● Task details
Begin at the line below that has "14: (679, 70, 15.52)" and stop after the line that has "28: (3, 385, 13.33)". Please restate only those lines, word for word.

● Exercise data
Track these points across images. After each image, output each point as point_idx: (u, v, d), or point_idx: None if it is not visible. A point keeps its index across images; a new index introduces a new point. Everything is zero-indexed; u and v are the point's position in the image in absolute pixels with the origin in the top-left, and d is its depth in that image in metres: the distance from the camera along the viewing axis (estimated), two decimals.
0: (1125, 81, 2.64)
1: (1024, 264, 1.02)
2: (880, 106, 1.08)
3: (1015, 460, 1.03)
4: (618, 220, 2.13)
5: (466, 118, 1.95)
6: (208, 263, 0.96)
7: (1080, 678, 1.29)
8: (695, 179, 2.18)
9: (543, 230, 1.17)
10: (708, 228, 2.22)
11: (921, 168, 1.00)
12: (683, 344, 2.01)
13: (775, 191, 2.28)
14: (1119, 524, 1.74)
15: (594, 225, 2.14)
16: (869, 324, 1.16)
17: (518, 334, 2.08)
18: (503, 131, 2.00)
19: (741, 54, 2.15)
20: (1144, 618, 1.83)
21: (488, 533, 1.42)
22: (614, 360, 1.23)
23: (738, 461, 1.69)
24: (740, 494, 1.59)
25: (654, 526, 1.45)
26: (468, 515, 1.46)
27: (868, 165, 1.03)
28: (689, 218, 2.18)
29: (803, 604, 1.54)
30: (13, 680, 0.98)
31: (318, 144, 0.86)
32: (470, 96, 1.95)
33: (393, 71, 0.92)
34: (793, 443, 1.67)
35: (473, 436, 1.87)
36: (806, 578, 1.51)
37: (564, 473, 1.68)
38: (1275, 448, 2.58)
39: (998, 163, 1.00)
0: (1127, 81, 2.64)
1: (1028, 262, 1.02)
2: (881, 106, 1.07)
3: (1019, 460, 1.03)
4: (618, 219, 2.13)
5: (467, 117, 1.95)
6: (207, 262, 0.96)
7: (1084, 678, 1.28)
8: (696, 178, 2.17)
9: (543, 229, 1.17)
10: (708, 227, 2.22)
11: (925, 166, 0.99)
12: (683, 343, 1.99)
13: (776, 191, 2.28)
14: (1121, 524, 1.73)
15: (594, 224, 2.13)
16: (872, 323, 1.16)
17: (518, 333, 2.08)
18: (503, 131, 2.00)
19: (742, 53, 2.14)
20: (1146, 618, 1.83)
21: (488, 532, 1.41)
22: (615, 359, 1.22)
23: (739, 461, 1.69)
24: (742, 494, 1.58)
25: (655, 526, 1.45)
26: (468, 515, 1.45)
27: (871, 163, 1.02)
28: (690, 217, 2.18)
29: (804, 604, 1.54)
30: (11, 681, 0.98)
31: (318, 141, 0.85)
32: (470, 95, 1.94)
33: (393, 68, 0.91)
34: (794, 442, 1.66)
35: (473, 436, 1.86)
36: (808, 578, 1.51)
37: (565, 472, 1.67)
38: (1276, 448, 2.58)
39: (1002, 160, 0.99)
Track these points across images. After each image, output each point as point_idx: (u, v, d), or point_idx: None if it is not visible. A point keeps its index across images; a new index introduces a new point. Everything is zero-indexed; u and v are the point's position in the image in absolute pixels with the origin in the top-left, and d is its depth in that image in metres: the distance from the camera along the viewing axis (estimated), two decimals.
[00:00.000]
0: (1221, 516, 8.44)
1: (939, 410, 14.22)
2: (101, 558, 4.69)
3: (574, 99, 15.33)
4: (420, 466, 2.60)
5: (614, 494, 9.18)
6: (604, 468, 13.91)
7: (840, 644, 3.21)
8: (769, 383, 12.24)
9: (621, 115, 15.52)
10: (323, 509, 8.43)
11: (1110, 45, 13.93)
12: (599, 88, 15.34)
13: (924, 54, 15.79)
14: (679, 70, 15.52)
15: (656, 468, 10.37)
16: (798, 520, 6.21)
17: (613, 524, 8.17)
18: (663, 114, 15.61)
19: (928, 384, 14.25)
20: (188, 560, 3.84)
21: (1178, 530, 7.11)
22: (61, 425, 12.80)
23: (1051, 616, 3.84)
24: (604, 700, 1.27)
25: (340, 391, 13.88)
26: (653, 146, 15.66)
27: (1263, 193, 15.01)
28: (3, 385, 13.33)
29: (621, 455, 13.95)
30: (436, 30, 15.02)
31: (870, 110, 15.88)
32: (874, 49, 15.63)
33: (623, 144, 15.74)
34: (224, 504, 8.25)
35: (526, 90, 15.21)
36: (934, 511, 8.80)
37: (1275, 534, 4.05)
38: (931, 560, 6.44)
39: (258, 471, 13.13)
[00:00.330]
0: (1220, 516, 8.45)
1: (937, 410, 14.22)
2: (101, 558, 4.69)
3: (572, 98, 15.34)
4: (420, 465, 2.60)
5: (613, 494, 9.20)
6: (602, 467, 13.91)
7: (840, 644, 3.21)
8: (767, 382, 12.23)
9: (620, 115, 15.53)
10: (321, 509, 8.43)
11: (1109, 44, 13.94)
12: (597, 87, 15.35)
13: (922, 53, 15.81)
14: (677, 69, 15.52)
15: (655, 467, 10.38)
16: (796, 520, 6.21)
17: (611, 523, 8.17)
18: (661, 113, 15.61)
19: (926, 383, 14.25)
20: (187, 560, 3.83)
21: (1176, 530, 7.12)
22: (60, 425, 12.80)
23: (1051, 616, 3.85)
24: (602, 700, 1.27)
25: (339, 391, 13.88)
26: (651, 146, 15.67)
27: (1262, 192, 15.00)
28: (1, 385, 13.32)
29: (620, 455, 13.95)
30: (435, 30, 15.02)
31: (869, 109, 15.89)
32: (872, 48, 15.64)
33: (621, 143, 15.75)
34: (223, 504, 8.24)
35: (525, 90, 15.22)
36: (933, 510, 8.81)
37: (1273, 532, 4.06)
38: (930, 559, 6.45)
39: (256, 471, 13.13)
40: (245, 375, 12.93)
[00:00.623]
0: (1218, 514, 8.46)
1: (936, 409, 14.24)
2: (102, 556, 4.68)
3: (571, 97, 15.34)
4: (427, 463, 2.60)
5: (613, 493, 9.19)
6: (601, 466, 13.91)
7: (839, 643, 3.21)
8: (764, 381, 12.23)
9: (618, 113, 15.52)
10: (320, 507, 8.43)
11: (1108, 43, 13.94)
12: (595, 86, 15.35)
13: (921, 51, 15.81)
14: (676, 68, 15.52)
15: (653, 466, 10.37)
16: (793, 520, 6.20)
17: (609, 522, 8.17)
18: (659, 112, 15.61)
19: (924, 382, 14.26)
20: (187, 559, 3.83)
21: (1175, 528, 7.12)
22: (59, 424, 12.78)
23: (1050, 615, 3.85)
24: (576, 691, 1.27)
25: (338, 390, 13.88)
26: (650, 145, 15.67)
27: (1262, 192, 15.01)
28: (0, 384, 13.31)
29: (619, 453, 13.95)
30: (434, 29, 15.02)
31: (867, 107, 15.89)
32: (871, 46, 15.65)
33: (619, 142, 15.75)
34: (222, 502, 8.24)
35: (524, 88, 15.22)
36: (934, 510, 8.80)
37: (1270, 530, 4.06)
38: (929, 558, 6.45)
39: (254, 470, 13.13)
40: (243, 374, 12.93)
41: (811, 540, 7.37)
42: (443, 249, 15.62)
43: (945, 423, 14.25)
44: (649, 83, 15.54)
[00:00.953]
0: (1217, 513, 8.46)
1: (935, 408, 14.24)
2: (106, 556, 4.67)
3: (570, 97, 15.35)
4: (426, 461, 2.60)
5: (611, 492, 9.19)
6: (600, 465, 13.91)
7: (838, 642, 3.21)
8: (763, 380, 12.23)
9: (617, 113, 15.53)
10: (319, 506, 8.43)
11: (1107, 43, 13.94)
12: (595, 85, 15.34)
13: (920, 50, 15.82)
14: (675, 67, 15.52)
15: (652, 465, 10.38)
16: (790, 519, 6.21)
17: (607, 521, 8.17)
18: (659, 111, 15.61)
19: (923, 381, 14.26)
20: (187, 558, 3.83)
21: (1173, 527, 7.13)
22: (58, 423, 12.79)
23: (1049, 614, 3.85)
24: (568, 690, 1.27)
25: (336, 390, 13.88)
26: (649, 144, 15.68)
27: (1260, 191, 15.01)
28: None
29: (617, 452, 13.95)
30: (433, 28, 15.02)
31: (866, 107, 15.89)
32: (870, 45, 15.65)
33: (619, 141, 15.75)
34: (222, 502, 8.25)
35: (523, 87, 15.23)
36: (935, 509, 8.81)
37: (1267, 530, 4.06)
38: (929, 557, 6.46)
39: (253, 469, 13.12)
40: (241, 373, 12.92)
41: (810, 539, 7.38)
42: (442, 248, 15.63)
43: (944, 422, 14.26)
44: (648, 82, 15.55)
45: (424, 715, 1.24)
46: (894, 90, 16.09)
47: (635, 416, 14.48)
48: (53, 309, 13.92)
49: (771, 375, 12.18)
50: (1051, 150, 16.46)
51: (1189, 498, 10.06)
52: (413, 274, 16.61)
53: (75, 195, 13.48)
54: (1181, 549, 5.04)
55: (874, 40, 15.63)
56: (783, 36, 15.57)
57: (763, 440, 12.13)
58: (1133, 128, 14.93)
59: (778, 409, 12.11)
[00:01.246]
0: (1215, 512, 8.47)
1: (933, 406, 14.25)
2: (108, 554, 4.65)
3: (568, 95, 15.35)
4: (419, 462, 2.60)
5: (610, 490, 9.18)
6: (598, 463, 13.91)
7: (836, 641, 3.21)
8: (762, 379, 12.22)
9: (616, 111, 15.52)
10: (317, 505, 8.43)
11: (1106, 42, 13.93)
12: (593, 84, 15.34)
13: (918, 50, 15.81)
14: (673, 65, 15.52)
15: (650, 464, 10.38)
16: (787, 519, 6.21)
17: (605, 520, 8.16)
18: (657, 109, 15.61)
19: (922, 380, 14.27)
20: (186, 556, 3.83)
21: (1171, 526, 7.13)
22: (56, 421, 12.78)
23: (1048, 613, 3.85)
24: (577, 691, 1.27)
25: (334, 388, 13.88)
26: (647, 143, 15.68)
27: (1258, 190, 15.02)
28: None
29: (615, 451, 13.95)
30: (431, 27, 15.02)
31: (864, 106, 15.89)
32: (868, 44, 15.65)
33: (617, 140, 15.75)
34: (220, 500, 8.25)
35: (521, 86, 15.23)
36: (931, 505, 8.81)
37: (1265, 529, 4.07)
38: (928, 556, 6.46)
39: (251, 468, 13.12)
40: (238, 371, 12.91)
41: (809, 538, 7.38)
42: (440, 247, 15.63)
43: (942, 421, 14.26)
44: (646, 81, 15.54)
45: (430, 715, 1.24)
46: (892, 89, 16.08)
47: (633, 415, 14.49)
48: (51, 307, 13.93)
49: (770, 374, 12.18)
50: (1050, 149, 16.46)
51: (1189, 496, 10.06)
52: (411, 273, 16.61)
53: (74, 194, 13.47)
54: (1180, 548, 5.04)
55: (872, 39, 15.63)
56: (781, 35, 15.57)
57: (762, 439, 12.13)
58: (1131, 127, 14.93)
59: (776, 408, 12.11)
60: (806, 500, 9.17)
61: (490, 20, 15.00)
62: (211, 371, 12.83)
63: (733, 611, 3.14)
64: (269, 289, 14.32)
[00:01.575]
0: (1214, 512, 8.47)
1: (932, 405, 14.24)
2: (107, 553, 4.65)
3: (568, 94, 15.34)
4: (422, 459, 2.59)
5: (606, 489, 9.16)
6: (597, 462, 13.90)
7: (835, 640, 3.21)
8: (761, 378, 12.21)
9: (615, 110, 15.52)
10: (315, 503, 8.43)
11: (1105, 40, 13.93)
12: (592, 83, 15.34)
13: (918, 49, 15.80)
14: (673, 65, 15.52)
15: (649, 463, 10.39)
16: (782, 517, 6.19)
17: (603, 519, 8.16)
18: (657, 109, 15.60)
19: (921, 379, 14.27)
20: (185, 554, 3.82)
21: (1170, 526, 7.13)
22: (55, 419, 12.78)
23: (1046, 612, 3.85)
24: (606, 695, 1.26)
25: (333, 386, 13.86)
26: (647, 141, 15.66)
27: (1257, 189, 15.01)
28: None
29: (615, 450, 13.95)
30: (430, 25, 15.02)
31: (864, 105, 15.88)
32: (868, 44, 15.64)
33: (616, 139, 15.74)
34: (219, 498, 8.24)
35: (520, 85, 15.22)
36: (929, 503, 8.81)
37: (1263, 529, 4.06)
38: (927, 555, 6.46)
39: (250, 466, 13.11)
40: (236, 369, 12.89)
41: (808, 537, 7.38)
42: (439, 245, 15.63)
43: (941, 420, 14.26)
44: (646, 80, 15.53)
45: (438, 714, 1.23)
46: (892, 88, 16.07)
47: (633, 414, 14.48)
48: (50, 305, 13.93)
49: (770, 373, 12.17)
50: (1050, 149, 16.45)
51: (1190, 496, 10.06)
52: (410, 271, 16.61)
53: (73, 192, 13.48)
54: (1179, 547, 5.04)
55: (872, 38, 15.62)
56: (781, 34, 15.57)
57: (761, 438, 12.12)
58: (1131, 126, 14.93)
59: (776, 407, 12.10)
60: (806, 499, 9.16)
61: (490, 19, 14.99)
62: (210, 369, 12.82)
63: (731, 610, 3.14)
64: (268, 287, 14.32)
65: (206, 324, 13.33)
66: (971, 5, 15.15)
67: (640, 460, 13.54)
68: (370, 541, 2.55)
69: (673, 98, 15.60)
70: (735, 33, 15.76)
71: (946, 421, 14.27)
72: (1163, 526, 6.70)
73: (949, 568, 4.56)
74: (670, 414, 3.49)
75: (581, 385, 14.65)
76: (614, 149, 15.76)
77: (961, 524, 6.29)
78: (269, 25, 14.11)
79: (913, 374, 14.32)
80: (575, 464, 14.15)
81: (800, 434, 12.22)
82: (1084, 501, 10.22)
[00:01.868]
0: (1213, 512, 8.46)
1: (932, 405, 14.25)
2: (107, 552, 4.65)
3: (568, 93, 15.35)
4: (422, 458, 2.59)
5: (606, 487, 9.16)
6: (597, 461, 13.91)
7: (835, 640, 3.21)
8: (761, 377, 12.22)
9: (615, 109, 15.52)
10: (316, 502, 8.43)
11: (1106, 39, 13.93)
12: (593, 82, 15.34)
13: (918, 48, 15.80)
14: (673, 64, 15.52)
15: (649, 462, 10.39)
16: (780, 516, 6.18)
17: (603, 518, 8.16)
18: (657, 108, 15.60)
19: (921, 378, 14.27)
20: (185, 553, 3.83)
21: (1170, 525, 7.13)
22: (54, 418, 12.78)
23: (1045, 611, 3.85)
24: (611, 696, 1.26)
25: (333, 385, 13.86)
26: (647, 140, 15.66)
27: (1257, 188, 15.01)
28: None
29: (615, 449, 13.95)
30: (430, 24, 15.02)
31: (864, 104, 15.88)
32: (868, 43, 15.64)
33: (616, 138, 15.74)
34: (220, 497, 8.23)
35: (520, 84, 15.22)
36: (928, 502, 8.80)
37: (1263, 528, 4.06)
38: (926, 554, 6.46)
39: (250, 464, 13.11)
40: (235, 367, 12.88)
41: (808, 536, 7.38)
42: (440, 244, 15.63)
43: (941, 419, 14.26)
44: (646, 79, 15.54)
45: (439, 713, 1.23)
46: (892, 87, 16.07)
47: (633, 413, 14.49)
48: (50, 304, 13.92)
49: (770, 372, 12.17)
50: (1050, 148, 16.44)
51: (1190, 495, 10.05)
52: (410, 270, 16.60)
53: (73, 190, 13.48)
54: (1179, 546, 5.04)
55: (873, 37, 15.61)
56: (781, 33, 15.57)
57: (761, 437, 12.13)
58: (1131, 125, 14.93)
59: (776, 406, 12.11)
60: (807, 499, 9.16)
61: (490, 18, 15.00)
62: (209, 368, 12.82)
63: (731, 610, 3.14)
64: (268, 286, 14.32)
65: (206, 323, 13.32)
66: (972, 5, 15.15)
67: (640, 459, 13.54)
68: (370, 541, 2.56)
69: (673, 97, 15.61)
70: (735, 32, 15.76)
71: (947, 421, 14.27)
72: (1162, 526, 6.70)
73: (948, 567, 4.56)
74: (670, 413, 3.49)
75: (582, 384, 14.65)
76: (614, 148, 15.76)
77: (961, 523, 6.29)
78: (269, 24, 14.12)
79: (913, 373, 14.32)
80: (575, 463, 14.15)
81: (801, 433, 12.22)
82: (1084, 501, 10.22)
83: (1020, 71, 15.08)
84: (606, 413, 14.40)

● Reply to the task
14: (679, 70, 15.52)
15: (656, 468, 10.37)
16: (798, 520, 6.21)
17: (613, 524, 8.17)
18: (663, 114, 15.61)
19: (928, 384, 14.25)
20: (188, 560, 3.84)
21: (1178, 530, 7.11)
22: (61, 425, 12.80)
23: (1051, 616, 3.84)
24: (604, 700, 1.27)
25: (340, 391, 13.88)
26: (653, 146, 15.66)
27: (1263, 193, 15.01)
28: (3, 385, 13.33)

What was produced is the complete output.